_Texte fourni_
- - - -
Comme nous l’avons vu dans la Section 22.1, l’État utilise la réglementation et la fourniture de services publics, mais il peut aussi donner des incitations et des informations visant à pousser les individus à agir selon les objectifs qu’il se donne. Par exemple, la banque centrale peut diminuer le taux d’intérêt auquel elle prête aux banques commerciales, avec l’intention de les pousser à prêter aux ménages et aux entreprises à un taux plus bas, et ainsi de stimuler la dépense. L’État peut aussi imposer une taxe sur l’essence pour modifier le coût d’opportunité de conduire sa voiture, donnant aux gens une raison pour limiter l’utilisation de leur voiture.

Deux exemples d’activités économiques importantes mais « difficiles à commander » sont l’investissement et le fait de travailler dur. Les États ne disposent pas des informations ou de l’autorité légale pour demander aux personnes riches d’utiliser leurs ressources financières pour investir dans des infrastructures (à part dans des circonstances exceptionnelles, comme en temps de guerre), ou aux travailleurs de travailler dur et bien.

Comment les politiques fonctionnent en déplaçant l’équilibre de Nash

Il est essentiel de comprendre comment les acteurs privés réagissent aux politiques publiques pour répondre aux problèmes sociaux et économiques. Par exemple, le régulateur qui impose une taxe sur les boissons sucrées afin de réduire l’obésité ne contrôle pas les réactions des consommateurs. Un résultat de la taxe, qui soit réalisable économiquement, doit être fondé sur la manière dont répondent les individus au fait qu’un soda coûte maintenant plus cher. Le politique doit prendre en compte, par exemple, le fait que les consommateurs consommeront plus d’autres aliments sucrés non taxés, au lieu de consommer des boissons sucrées. La recherche économique que nous avons passée en revue dans la Section 7.9 oriente le régulateur dans le choix d’une politique de prévention efficace contre le diabète, à travers son effet sur les prix relatifs.

ceteris paribus
Les économistes simplifient souvent l’analyse en mettant de côté certains aspects considérés comme ayant moins d’importance par rapport à la question qui les intéresse. La signification littérale de l’expression est « toutes choses égales par ailleurs ». Dans un modèle économique, elle signifie que l’analyse « garde les autres facteurs inchangés ».
- - - -
_Exercice proposé_
Pouvez-vous reprendre le texte sur les politiques publiques en commençant aux mots « Il est essentiel » et en vous arrêtant après « les prix relatifs. », tout en changeant « boissons sucrées » en « boissons énergisantes » ? La liste qui suit n'a aucun lien avec le texte.

_Données disponibles_
- - - -
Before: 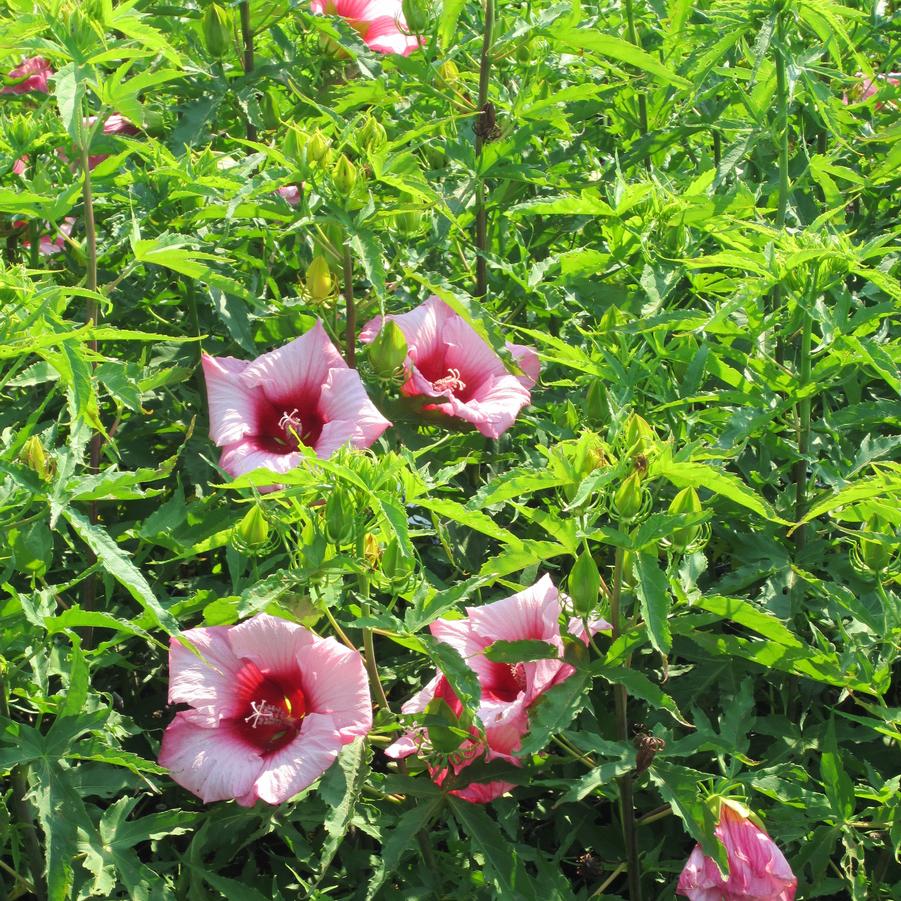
- - - -
_Réponse proposée_
Il est essentiel de comprendre comment les acteurs privés réagissent aux politiques publiques pour répondre aux problèmes sociaux et économiques. Par exemple, le régulateur qui impose une taxe sur les boissons énergisantes afin de réduire l’obésité ne contrôle pas les réactions des consommateurs. Un résultat de la taxe, qui soit réalisable économiquement, doit être fondé sur la manière dont répondent les individus au fait qu’un soda coûte maintenant plus cher. Le politique doit prendre en compte, par exemple, le fait que les consommateurs consommeront plus d’autres aliments sucrés non taxés, au lieu de consommer des boissons énergisantes. La recherche économique que nous avons passée en revue dans la Section 7.9 oriente le régulateur dans le choix d’une politique de prévention efficace contre le diabète, à travers son effet sur les prix relatifs.